(PROVIDED RECORDS Opens)
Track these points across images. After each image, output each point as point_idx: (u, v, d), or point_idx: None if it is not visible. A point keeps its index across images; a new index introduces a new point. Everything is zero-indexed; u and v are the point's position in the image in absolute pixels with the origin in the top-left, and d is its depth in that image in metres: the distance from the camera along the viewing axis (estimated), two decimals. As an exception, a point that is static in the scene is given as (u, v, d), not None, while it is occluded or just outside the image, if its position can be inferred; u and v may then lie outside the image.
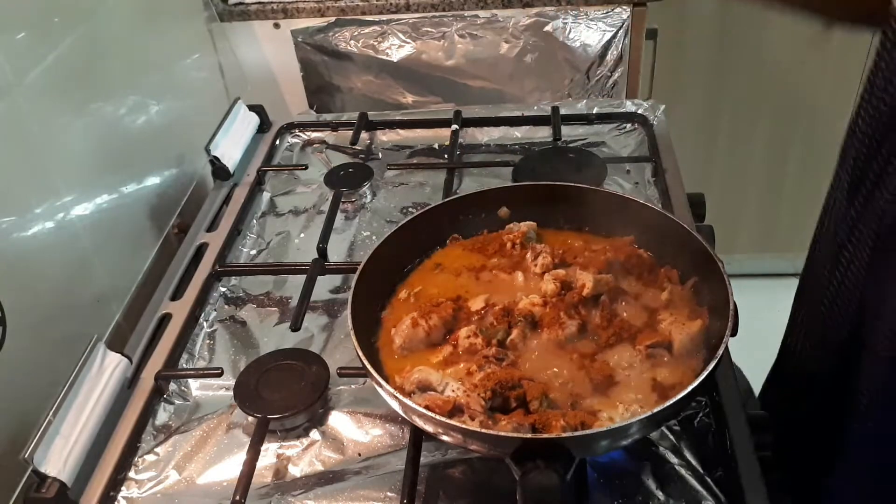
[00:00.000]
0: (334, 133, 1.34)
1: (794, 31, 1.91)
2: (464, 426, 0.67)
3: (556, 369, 0.76)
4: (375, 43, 1.49)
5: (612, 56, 1.47)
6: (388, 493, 0.76)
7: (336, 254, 1.08)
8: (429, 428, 0.70)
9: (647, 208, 0.89)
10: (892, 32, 0.72)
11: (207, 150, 1.18)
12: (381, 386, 0.71)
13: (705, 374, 0.68)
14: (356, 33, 1.49)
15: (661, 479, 0.76)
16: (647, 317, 0.81)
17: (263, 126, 1.34)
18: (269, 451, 0.82)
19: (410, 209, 1.15)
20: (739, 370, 0.99)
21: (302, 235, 1.13)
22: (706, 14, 1.90)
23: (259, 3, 1.48)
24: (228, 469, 0.81)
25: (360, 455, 0.82)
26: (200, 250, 1.10)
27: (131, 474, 0.82)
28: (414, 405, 0.69)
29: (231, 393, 0.86)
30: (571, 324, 0.79)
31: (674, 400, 0.67)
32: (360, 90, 1.54)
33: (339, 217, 1.13)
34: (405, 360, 0.80)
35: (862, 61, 1.89)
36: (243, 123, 1.29)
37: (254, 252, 1.12)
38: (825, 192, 0.89)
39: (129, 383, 0.90)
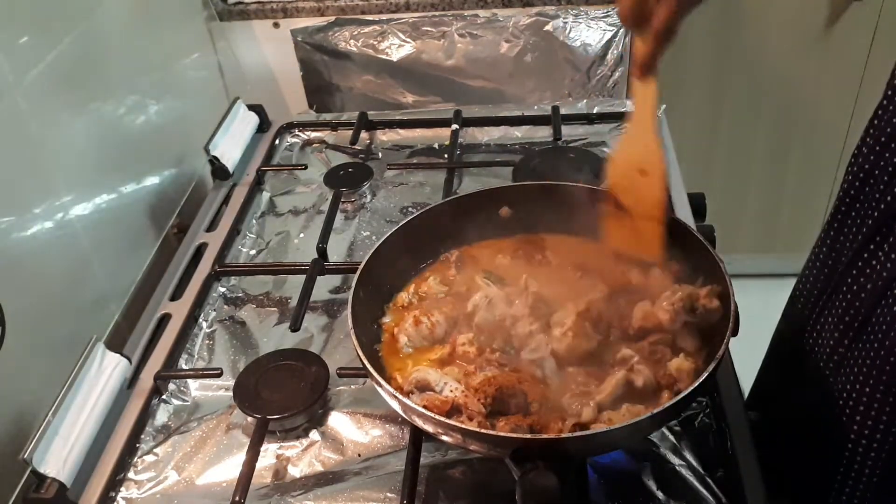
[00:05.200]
0: (334, 133, 1.34)
1: (794, 31, 1.91)
2: (464, 426, 0.67)
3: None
4: (375, 42, 1.49)
5: (612, 56, 1.46)
6: (388, 494, 0.76)
7: (336, 254, 1.08)
8: (429, 428, 0.70)
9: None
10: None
11: (207, 150, 1.18)
12: (380, 386, 0.71)
13: (706, 374, 0.68)
14: (356, 33, 1.49)
15: (661, 479, 0.76)
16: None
17: (263, 126, 1.34)
18: (269, 452, 0.82)
19: (410, 209, 1.15)
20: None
21: (301, 235, 1.13)
22: (706, 14, 1.90)
23: (258, 2, 1.48)
24: (228, 470, 0.81)
25: (359, 455, 0.81)
26: (200, 250, 1.10)
27: (130, 475, 0.81)
28: (414, 405, 0.69)
29: (230, 393, 0.86)
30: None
31: (674, 401, 0.67)
32: (360, 90, 1.54)
33: (339, 217, 1.13)
34: (409, 358, 0.80)
35: (862, 62, 1.89)
36: (243, 123, 1.29)
37: (253, 252, 1.12)
38: (825, 191, 0.89)
39: (129, 383, 0.90)
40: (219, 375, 0.90)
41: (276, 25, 1.49)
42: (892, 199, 0.74)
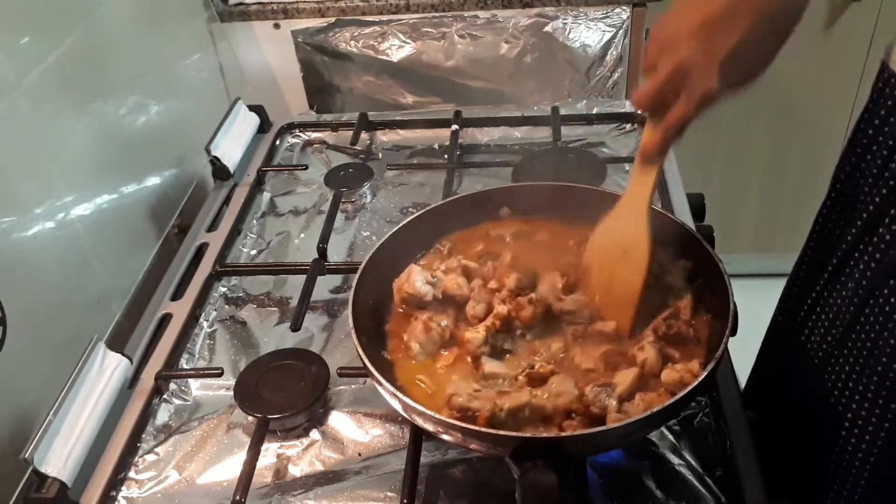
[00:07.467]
0: (334, 133, 1.34)
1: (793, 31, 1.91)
2: (463, 425, 0.67)
3: None
4: (375, 43, 1.49)
5: (611, 56, 1.47)
6: (388, 493, 0.77)
7: (336, 254, 1.08)
8: (429, 427, 0.70)
9: (647, 208, 0.89)
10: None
11: (208, 151, 1.19)
12: (381, 384, 0.71)
13: (705, 373, 0.68)
14: (356, 33, 1.49)
15: (660, 479, 0.76)
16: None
17: (263, 126, 1.34)
18: (269, 451, 0.82)
19: (410, 209, 1.15)
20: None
21: (302, 235, 1.13)
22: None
23: (259, 3, 1.48)
24: (228, 469, 0.81)
25: (360, 455, 0.82)
26: (200, 250, 1.10)
27: (131, 474, 0.82)
28: (414, 404, 0.69)
29: (231, 393, 0.86)
30: None
31: (673, 400, 0.67)
32: (360, 90, 1.54)
33: (339, 217, 1.13)
34: (422, 366, 0.79)
35: (862, 61, 1.89)
36: (243, 124, 1.29)
37: (254, 252, 1.12)
38: (824, 191, 0.89)
39: (130, 383, 0.90)
40: (219, 375, 0.90)
41: (276, 26, 1.49)
42: (881, 201, 0.75)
(PROVIDED RECORDS Closes)
■ WORK ORDER
This exercise calls for the records to be given again exactly, without the images.

■ TASK SOLUTION
Track these points across images. After each image, output each point as point_idx: (u, v, d), or point_idx: None if it is not visible. A point keeps its index across images; a new index introduces a new point. Everything is zero-indexed; u and v are the point's position in the image in absolute pixels with the origin in the top-left, and d is its depth in that image in metres: the distance from the camera along the viewing axis (estimated), two decimals. As an exception, a point that is static in the scene is given as (u, v, d), not None, while it is occluded or just outside the image, if its position can be inferred; u and v may then lie outside the image.
[00:00.000]
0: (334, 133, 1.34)
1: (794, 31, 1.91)
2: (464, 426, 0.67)
3: (556, 369, 0.76)
4: (375, 43, 1.49)
5: (612, 56, 1.47)
6: (388, 493, 0.76)
7: (336, 254, 1.08)
8: (429, 428, 0.70)
9: (647, 208, 0.89)
10: (892, 32, 0.72)
11: (207, 150, 1.18)
12: (381, 386, 0.71)
13: (705, 374, 0.68)
14: (356, 33, 1.49)
15: (661, 479, 0.76)
16: (647, 317, 0.81)
17: (263, 126, 1.34)
18: (269, 451, 0.82)
19: (410, 209, 1.15)
20: (739, 370, 0.99)
21: (302, 235, 1.13)
22: (706, 14, 1.90)
23: (259, 3, 1.48)
24: (228, 469, 0.81)
25: (360, 455, 0.82)
26: (200, 250, 1.10)
27: (131, 474, 0.82)
28: (414, 405, 0.69)
29: (231, 393, 0.86)
30: (571, 324, 0.79)
31: (674, 400, 0.67)
32: (360, 90, 1.54)
33: (339, 217, 1.13)
34: (405, 360, 0.80)
35: (862, 61, 1.89)
36: (243, 123, 1.29)
37: (254, 252, 1.12)
38: (825, 192, 0.89)
39: (129, 383, 0.90)
[00:05.200]
0: (334, 133, 1.34)
1: (794, 31, 1.91)
2: (464, 426, 0.67)
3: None
4: (375, 42, 1.49)
5: (612, 56, 1.46)
6: (388, 494, 0.76)
7: (336, 254, 1.08)
8: (429, 428, 0.70)
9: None
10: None
11: (207, 150, 1.18)
12: (380, 386, 0.71)
13: (706, 374, 0.68)
14: (356, 33, 1.49)
15: (661, 479, 0.76)
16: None
17: (263, 126, 1.34)
18: (269, 452, 0.82)
19: (410, 209, 1.15)
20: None
21: (301, 235, 1.13)
22: (706, 14, 1.90)
23: (258, 2, 1.48)
24: (228, 470, 0.81)
25: (359, 455, 0.81)
26: (200, 250, 1.10)
27: (130, 475, 0.81)
28: (414, 405, 0.69)
29: (230, 393, 0.86)
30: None
31: (674, 401, 0.67)
32: (360, 90, 1.54)
33: (339, 217, 1.13)
34: (409, 358, 0.80)
35: (862, 62, 1.89)
36: (243, 123, 1.29)
37: (253, 252, 1.12)
38: (825, 191, 0.89)
39: (129, 383, 0.90)
40: (219, 375, 0.90)
41: (276, 25, 1.49)
42: (892, 199, 0.74)
[00:07.467]
0: (334, 133, 1.34)
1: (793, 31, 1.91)
2: (463, 425, 0.67)
3: None
4: (375, 43, 1.49)
5: (611, 56, 1.47)
6: (388, 493, 0.77)
7: (336, 254, 1.08)
8: (429, 427, 0.70)
9: (647, 208, 0.89)
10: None
11: (208, 151, 1.19)
12: (381, 384, 0.71)
13: (705, 373, 0.68)
14: (356, 33, 1.49)
15: (660, 479, 0.76)
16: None
17: (263, 126, 1.34)
18: (269, 451, 0.82)
19: (410, 209, 1.15)
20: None
21: (302, 235, 1.13)
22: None
23: (259, 3, 1.48)
24: (228, 469, 0.81)
25: (360, 455, 0.82)
26: (200, 250, 1.10)
27: (131, 474, 0.82)
28: (414, 404, 0.69)
29: (231, 393, 0.86)
30: None
31: (673, 400, 0.67)
32: (360, 90, 1.54)
33: (339, 217, 1.13)
34: (422, 366, 0.79)
35: (862, 61, 1.89)
36: (243, 124, 1.29)
37: (254, 252, 1.12)
38: (824, 191, 0.89)
39: (130, 383, 0.90)
40: (219, 375, 0.90)
41: (276, 26, 1.49)
42: (881, 201, 0.75)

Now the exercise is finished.